First, some context: Uptycs provides an out of the box integration with third-party threat intelligence. We have more than 6 million indicators in 8 different categories. In addition to historical scanning (which is mostly invoked manually), Uptycs also scans DNS and IP connections in real time to identify malicious connections.
Now, let's dig in.
We received an alert on ‘api.inettasks.com’ domain as shown in figure 1.
At the time of alert we knew from the description that it belongs to OSX/Shlayer malware, and the specific number of machines that were identified as infected with the malware. Uptycs captured the following events:
- DNS lookup events
- Socket events
- Process events
So our first step is to identify the event time and source IP Address for the domain query that triggered the alert. We can use the following query to get this information:
Upt_day is an integer value of day in yyyymmdd format. It can be used to improve query performance. We can use this information to get the process name that made the DNS query.
The following queries get us the process name as shown in figure 2:
SELECT pid from process_open_sockets p where p.remote_address = 'value from above query' and p.upt_day >= same value as above query and p.upt_asset_id = 'value from above query'"
"SELECT pid, path, cmdline from processes p where p.pid = value from above query and p.upt_day >= same as above query and upt_asset_id = 'value from above query'"
In some cases, over time, the same pid (process id) can be associated with multiple processes. In that instance, we can use socket events:
"SELECT pid, upt_asset_id, upt_hostname, time, path from socket_events where remote_address = ‘ip address from 1st query’' and upt_day >= same as 1st query and time > ‘value from 1st query’ and time < ‘value from 1st query’"

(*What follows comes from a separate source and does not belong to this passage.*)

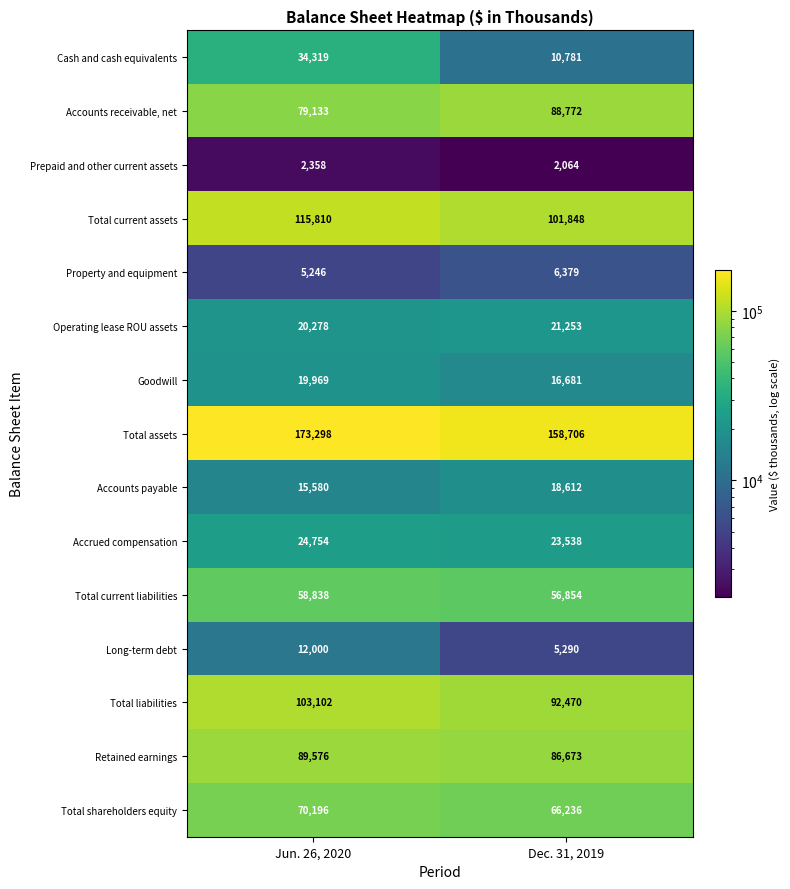

Where is Retained earnings nearest to the value 88124?

Dec. 31, 2019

Note that in the above query we have drilled down to the actual time of events. In the first query we received the DNS lookup event time, enabling us to now use a 3 or 5 minute window to get more precise results.
The above queries will provide the information about the domain that triggered the alert like IP address, process name, and process id. While it is relevant information, it doesn’t provide the full picture of what happened on the machine. To build the entire process tree, we need to pull all of the process events during the DNS lookup time frame. To do that, we can use the following query:
"SELECT * from process_events where time > ‘value from 1st query’ and time < ‘value from 1st query’ and upt_asset_id = value from 1st query' and upt_day >= same as first query"
In this query we can capture the events that happened within five minutes of the DNS lookup event that triggered the alert. Those 5 minutes can capture both a before and after window, for example, 2 minutes before the dns lookup and 3 minutes after.
The above investigation not only identifies the surface of the infection, but also helps to validate the authenticity of the alert. For comparison, consider the case of a web gateway, the alert from the web gateway doesn’t provide any information about the infection on the endpoint. The alert may simply be the result of browsing activity in which the endpoint might not actually be infected. The combination of integrated threat intelligence along with actual endpoint state aides in prioritization and quick access to the detailed data needed for investigation.